┌────────
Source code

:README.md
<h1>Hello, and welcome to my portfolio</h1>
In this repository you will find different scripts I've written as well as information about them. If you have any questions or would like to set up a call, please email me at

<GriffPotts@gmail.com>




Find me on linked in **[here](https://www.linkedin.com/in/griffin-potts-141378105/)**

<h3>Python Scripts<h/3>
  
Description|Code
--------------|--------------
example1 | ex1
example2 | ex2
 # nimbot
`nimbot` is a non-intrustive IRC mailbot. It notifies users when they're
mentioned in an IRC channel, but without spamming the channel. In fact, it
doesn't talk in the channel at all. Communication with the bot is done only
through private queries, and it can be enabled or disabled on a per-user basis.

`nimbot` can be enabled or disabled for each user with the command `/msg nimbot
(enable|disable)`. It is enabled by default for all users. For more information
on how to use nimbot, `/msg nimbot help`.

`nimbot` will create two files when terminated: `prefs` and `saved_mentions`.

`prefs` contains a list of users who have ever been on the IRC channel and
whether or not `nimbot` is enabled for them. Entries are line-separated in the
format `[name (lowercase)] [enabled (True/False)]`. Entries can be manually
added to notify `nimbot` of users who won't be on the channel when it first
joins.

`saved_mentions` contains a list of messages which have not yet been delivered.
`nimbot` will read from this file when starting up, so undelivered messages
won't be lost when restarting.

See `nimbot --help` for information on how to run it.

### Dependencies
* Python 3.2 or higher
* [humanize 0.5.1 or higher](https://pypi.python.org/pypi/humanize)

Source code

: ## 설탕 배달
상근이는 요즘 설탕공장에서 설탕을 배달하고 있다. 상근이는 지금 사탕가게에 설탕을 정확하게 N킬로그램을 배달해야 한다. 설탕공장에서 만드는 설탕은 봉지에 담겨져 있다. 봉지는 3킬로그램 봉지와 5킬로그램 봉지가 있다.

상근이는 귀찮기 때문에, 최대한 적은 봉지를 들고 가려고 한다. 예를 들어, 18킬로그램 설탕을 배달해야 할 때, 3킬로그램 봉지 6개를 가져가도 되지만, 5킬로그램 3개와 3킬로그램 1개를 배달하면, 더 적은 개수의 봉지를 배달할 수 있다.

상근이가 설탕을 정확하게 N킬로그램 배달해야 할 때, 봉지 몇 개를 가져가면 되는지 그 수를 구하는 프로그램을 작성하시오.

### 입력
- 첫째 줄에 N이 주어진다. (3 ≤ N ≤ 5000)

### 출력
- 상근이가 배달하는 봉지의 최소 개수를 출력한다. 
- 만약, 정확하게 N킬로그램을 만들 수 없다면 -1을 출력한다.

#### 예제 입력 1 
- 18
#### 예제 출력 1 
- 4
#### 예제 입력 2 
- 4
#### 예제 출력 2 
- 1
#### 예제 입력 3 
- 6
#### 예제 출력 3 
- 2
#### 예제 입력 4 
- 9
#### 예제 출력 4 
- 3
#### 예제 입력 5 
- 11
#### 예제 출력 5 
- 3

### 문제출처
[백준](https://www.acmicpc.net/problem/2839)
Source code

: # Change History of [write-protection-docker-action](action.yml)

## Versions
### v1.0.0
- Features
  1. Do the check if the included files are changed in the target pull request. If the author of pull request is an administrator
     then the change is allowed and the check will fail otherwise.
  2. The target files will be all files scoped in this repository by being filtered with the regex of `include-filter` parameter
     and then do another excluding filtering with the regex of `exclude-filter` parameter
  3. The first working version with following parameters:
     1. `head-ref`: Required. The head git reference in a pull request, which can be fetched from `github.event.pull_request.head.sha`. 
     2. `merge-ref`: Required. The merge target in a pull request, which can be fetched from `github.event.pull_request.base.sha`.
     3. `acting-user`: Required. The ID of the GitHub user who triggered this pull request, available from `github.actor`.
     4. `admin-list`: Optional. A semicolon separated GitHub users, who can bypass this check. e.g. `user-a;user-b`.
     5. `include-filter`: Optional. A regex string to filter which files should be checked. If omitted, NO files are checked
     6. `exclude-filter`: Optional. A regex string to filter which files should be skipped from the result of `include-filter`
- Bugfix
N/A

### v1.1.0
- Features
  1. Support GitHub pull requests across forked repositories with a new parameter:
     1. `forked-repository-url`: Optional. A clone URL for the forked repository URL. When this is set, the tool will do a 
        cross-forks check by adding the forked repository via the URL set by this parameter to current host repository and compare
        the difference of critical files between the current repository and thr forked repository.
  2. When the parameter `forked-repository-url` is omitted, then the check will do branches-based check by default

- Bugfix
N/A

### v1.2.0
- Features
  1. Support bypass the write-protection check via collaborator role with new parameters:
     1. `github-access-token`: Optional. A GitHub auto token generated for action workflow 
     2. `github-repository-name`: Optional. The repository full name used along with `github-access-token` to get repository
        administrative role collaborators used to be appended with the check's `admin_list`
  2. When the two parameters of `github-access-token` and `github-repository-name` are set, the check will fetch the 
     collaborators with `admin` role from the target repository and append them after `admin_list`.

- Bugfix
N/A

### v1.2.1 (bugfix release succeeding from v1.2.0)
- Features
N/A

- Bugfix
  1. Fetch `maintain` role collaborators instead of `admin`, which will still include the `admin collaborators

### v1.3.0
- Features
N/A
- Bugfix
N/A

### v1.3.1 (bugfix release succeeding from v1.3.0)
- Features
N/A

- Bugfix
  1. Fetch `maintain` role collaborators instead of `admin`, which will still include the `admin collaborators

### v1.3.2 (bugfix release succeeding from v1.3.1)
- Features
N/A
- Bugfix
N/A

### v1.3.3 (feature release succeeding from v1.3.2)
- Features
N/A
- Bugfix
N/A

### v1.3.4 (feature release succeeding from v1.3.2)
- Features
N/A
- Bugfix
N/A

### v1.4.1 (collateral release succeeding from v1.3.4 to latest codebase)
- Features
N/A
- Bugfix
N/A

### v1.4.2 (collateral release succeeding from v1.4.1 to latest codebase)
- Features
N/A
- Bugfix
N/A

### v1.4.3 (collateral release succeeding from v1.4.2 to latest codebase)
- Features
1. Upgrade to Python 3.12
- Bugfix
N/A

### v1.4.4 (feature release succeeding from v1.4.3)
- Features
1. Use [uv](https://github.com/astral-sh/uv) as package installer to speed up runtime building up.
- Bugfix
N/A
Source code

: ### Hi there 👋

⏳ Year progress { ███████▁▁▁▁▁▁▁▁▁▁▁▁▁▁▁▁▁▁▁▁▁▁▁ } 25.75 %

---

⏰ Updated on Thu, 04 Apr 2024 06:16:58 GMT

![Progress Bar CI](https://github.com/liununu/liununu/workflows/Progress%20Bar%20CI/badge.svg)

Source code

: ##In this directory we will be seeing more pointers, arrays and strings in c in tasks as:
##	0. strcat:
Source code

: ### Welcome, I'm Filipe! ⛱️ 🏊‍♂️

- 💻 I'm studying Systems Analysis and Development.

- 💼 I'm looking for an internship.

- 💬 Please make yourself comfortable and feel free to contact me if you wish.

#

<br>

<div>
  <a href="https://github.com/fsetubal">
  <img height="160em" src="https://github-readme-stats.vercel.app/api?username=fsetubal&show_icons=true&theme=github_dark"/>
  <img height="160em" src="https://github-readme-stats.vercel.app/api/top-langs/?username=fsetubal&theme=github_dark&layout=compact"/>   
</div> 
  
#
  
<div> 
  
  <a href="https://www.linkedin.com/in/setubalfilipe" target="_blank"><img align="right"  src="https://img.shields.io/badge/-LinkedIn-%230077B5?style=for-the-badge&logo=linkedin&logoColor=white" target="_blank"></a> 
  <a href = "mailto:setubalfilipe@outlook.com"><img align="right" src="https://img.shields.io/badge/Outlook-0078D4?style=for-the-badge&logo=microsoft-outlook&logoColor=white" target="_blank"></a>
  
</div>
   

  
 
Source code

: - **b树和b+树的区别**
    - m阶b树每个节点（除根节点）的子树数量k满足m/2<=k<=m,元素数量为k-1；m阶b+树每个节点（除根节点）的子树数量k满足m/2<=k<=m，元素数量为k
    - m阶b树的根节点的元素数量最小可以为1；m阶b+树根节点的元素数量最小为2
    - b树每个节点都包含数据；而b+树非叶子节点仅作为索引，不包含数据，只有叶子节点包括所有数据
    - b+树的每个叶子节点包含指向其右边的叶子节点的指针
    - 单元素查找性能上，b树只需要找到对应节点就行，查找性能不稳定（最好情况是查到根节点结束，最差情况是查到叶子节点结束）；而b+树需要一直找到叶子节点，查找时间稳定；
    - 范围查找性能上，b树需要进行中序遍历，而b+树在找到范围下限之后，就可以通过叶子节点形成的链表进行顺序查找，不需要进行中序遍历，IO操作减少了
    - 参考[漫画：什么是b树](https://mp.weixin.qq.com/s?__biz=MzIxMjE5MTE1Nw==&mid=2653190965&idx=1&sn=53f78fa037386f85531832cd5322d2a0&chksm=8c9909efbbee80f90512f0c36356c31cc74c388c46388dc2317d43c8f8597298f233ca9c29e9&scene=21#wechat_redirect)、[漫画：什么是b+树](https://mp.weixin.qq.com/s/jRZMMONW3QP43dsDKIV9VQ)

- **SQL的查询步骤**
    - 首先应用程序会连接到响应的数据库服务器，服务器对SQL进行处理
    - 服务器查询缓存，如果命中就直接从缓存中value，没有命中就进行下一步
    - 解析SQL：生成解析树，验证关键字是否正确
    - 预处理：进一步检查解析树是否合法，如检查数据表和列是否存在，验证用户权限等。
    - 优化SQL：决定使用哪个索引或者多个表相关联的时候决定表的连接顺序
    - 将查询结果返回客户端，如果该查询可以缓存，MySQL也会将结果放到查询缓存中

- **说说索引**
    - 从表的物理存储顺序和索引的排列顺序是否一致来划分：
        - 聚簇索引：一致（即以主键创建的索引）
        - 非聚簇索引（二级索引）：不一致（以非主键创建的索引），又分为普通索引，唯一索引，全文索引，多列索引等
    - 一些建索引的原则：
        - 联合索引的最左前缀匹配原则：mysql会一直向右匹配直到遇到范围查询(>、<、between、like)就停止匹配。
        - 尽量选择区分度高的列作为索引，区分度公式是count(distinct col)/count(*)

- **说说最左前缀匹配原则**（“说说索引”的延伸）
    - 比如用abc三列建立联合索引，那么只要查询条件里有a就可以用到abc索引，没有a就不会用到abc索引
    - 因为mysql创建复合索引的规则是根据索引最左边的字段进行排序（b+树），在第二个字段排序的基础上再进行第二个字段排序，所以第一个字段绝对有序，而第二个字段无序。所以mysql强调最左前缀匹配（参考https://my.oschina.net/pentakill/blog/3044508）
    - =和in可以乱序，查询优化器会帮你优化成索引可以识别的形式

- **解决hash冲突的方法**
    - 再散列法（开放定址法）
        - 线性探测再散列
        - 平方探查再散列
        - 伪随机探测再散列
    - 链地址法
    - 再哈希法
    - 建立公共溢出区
└────────
▶ Exercise description: Give back the entries above exactly as they are, from their first line through the line that contains "will create two", both included, with nothing else.

▶ Solution to the problem:
Source code

:README.md
<h1>Hello, and welcome to my portfolio</h1>
In this repository you will find different scripts I've written as well as information about them. If you have any questions or would like to set up a call, please email me at

<GriffPotts@gmail.com>




Find me on linked in **[here](https://www.linkedin.com/in/griffin-potts-141378105/)**

<h3>Python Scripts<h/3>
  
Description|Code
--------------|--------------
example1 | ex1
example2 | ex2
 # nimbot
`nimbot` is a non-intrustive IRC mailbot. It notifies users when they're
mentioned in an IRC channel, but without spamming the channel. In fact, it
doesn't talk in the channel at all. Communication with the bot is done only
through private queries, and it can be enabled or disabled on a per-user basis.

`nimbot` can be enabled or disabled for each user with the command `/msg nimbot
(enable|disable)`. It is enabled by default for all users. For more information
on how to use nimbot, `/msg nimbot help`.

`nimbot` will create two files when terminated: `prefs` and `saved_mentions`.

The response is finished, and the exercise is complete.